EXERCISE REQUIREMENTS:
a) Transcribe the part of the FitzPatrick trial report starting at "Banking sector employees" and ending at "prosecution challenged four.".
b) Answer these questions from the FitzPatrick trial report:
(i) How many witnesses does the prosecution intend to call?
(ii) How many potential jurors did the defence challenge in total?
(iii) How many women and how many men make up the final jury?

Jury sworn in for FitzPatrick trial

The trial of former Anglo Irish Bank chairman Seán FitzPatrick has begun at Dublin Circuit Criminal Court, where he yesterday denied misleading the bank’s auditors about millions of euro in loans.

Jury sworn in for FitzPatrick trial

A specially enlarged jury panel of 15 has been sworn for the trial, which is expected to run for three months.

Mr FitzPatrick (68) of Whitshed Road, Greystones, Co Wicklow, is accused of failing to disclose to the bank’s auditor, Ernst and Young, the details of loans of up to €119 million which he received from Anglo between November 2002 and February 2008.

He pleaded not guilty to 27 offences under the 1990 Companies Act. These include 22 charges of making a misleading, false, or deceptive statement to auditors and five charges of furnishing false information in the years 2002 to 2007.

The prosecution intends to call 75 witnesses, including Matt Moran and Tiarnan O’Mahoney, who worked at the now-defunct bank.

Alan Dukes, the former chairman of Anglo’s successor bank IBRC, will also be called.

In addition to the usual exclusions, potential jurors were told they must not serve if they were affected by the banking crisis or have expressed any views on it on social media or any other public forum.

They were also told they should not serve if they are a member of any protest group, including anti-austerity groups.

Banking sector employees and shareholders were also excluded.

One woman was excused from serving after telling the court she is “decidely not neutral when it comes to bankers”.

Another man indicated that he was willing to cancel an upcoming holiday to serve but he was objected to by the defence.

The defence challenged eight potential jurors in total while the prosecution challenged four.

Counsel are allowed to challenge up to eight jurors each without giving a reason. Another 72 were excused for various reasons before a final jury of eight women and seven men was sworn in.

Judge Aylmer told jurors they must not seek out information on the trial outside of the court.

“We’re all aware of the availability to everyone of the internet, newspapers, or social media,” he said.

He also asked the the jurors not to discuss the case with family or friends.

The case should finish by Christmas and may take less than the three-month estimate. The jury will next return on Monday, before being sent away for two weeks while legal arguments take place.

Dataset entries
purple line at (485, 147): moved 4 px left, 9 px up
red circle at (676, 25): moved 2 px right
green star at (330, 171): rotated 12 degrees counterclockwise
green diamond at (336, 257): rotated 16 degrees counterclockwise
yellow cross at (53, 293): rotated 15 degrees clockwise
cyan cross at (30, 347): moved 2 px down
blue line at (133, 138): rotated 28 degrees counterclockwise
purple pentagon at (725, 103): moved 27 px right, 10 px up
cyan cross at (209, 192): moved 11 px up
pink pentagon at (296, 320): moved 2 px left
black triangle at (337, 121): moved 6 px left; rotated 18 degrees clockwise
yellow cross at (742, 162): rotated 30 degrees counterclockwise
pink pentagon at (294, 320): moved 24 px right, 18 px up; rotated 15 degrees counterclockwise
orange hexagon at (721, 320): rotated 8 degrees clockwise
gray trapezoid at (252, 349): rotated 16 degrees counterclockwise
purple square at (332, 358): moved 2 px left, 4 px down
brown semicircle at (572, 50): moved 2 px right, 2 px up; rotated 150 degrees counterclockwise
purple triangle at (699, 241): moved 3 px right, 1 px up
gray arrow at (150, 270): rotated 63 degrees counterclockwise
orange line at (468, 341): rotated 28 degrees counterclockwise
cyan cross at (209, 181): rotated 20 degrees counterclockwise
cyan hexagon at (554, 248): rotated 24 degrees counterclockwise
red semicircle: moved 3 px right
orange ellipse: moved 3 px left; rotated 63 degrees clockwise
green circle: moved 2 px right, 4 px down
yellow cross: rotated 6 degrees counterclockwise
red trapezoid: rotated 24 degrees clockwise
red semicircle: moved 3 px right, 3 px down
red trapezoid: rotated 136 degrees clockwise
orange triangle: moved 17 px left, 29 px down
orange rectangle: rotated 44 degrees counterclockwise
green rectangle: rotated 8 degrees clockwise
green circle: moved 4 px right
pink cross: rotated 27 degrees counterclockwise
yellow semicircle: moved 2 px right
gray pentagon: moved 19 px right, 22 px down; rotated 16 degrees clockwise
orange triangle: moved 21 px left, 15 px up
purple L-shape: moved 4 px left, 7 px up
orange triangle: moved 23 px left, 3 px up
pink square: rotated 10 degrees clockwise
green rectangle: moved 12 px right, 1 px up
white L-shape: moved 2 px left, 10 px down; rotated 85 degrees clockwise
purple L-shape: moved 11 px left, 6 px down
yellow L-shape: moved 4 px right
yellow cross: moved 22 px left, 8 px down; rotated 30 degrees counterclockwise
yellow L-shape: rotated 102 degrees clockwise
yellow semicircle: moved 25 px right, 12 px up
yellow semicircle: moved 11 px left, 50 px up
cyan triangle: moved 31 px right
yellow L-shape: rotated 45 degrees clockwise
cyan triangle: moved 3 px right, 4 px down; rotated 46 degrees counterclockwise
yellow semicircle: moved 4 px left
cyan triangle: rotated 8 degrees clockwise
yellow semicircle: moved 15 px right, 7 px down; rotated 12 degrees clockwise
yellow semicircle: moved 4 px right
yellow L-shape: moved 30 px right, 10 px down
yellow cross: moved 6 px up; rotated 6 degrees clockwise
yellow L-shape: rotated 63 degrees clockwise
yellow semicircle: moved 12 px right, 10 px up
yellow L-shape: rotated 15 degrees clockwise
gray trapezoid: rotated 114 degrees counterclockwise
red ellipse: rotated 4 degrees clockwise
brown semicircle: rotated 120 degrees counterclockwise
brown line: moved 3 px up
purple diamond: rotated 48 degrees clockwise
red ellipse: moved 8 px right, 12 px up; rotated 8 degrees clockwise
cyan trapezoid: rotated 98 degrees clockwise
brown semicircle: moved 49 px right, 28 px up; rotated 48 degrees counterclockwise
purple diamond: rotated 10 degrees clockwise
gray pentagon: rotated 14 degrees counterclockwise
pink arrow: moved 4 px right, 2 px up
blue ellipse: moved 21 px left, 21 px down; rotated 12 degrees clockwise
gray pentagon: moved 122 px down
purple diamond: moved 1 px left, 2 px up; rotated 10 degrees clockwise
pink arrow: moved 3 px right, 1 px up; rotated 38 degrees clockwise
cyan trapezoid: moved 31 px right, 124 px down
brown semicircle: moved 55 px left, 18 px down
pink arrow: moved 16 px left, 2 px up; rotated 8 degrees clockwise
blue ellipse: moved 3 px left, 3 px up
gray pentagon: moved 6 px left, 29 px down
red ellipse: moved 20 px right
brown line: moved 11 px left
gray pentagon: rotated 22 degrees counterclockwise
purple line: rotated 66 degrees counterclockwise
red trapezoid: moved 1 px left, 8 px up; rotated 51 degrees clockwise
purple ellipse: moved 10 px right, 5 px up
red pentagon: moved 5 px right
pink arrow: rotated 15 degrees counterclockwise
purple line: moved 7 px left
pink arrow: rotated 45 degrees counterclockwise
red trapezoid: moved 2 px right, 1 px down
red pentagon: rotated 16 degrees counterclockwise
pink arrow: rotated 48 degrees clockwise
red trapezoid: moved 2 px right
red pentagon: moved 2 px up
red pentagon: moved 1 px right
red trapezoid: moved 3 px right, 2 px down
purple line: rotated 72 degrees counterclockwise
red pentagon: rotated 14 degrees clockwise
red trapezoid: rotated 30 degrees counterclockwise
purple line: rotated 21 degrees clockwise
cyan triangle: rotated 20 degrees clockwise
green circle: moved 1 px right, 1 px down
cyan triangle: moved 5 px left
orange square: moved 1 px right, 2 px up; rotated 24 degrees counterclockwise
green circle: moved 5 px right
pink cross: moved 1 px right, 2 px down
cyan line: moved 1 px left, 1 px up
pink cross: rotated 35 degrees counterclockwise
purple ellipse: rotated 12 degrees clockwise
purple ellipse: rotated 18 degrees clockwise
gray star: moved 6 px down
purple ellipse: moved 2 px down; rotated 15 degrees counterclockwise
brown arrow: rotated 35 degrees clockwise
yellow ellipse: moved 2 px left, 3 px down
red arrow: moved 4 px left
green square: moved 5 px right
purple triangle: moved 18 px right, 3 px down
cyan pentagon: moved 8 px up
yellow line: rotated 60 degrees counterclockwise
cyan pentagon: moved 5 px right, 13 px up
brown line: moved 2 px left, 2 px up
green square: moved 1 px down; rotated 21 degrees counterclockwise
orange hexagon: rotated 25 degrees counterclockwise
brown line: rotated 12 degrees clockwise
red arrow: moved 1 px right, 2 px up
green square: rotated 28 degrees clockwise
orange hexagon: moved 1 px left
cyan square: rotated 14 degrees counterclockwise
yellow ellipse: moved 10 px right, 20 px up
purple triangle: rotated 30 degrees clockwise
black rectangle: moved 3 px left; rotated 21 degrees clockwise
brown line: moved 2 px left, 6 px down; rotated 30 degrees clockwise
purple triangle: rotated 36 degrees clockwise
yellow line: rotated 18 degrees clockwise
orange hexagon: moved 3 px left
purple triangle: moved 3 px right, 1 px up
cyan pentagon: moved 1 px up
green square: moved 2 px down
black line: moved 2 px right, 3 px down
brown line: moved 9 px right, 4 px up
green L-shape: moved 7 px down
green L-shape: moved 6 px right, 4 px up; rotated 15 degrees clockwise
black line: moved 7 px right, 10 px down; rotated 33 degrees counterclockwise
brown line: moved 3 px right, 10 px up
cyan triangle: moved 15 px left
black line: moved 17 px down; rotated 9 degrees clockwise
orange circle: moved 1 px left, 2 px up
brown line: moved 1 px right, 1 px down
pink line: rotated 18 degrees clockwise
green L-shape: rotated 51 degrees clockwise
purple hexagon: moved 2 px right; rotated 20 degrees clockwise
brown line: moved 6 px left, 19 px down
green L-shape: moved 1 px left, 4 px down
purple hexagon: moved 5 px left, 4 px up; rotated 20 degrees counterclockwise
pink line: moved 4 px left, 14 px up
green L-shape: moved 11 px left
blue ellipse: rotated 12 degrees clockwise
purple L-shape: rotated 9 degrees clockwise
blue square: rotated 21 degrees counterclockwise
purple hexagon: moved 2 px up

TASK RESULTS:
a)
Banking sector employees and shareholders were also excluded.

One woman was excused from serving after telling the court she is “decidely not neutral when it comes to bankers”.

Another man indicated that he was willing to cancel an upcoming holiday to serve but he was objected to by the defence.

The defence challenged eight potential jurors in total while the prosecution challenged four.

b)
(i) 75
(ii) Eight
(iii) Eight women and seven men